2. Rise of microservices: We’ve seen an architectural shift moving from monolithic applications into microservices. Back when we had monoliths, authorization happened at one time and in one place in the code. Today, we have multiple microservices, and each microservice has to do its own authorization. We also have to think about authorizing interactions between microservices, so that only the right interaction patterns are allowed.
3. Zero-trust: The move from the perimeter-based security approach to zero trust security. With zero trust, a lot of the responsibility for security moved away from the environment and into the application.

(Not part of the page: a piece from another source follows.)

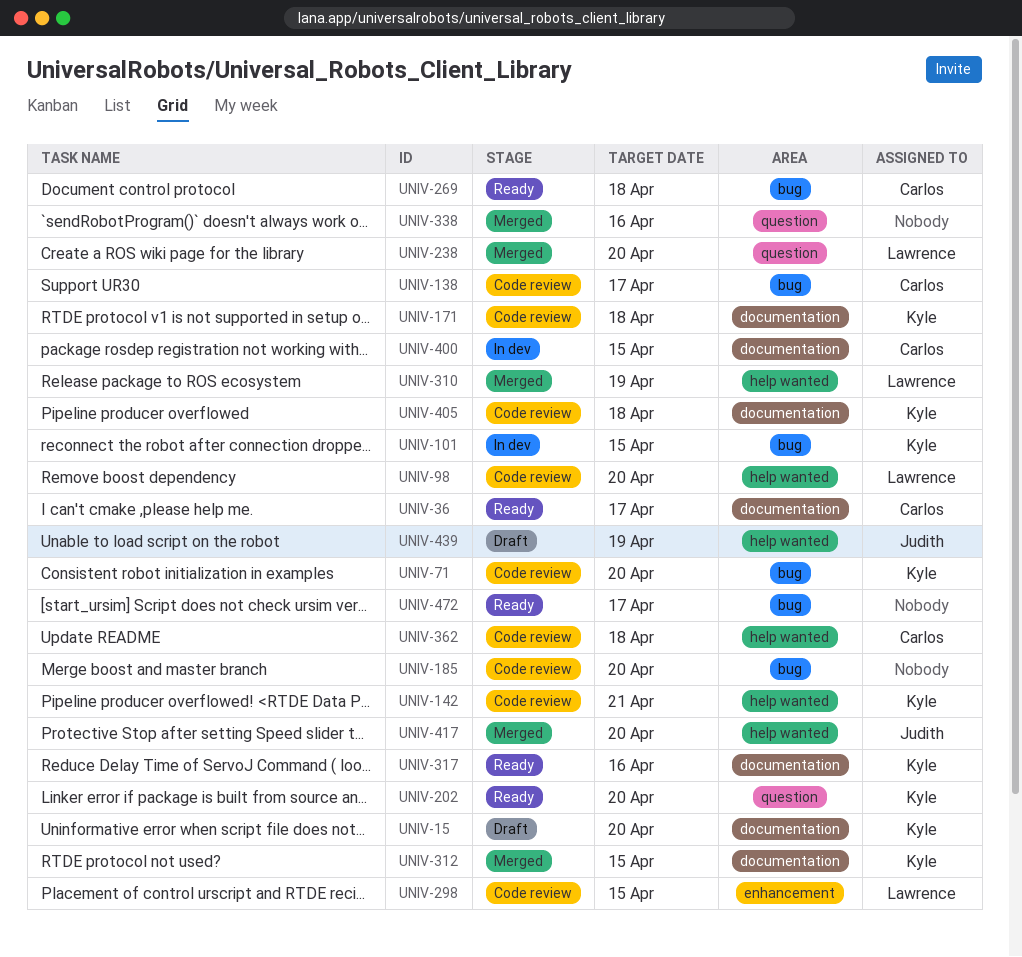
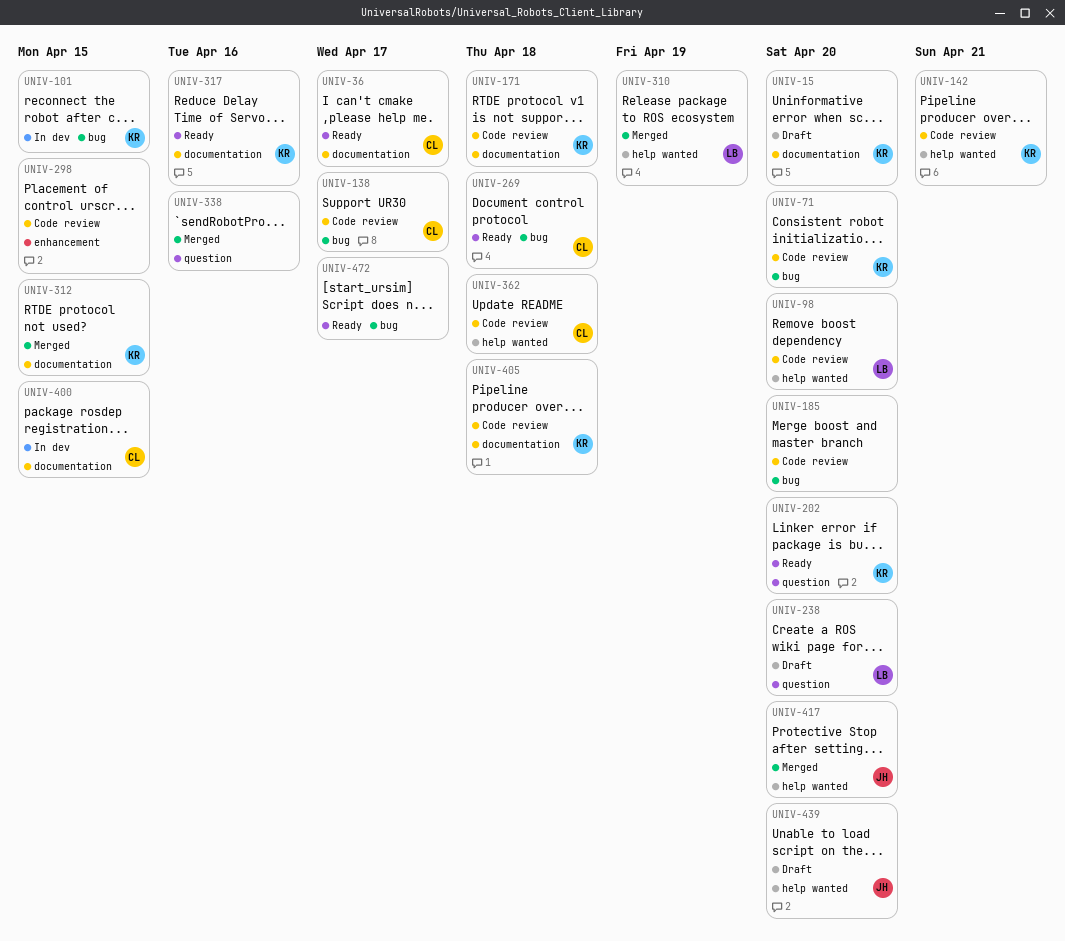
UNIV-238, status: Merged -> Draft
UNIV-298, owner: Lawrence -> none
UNIV-439, due: Apr 19 -> Apr 20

We have a new world order now where everything is in the cloud, everything is a microservice, and zero trust is a must. Unfortunately, not all applications have caught up with this new paradigm, and when we compare well-architected applications to poorly architected ones we clearly see five anti-patterns and five corresponding best practices emerge.
Today, every service authorizes on its own. If each microservice has to worry about its authorization, each microservice is likely to do it a little bit differently. So when you want to change the authorization behavior across your entire system, you have to think about how each microservice has to be updated and how the authorization logic works in that microservice, which becomes very difficult as you add more microservices to your system.
The best practice that we want to consider is to extract the authorization logic out of the microservices and create a purpose-built microservice that will only deal with authorization.
In the past couple of years, large organizations have begun publishing papers that describe how their purpose-built authorization system works. It all started with the Google Zanzibar paper that describes how they built  the authorization system for Google Drive and other services. Other companies followed and described how they built their purpose-built authorization service and a distributed system around it. These include Intuit’s AuthZ paper, Airbnb’s Himeji, Carta’s AuthZ, and Netflix’s PAS. We are now starting to distill these learnings and are putting them into software.
The second anti-pattern is baking coarse-grained roles into your application.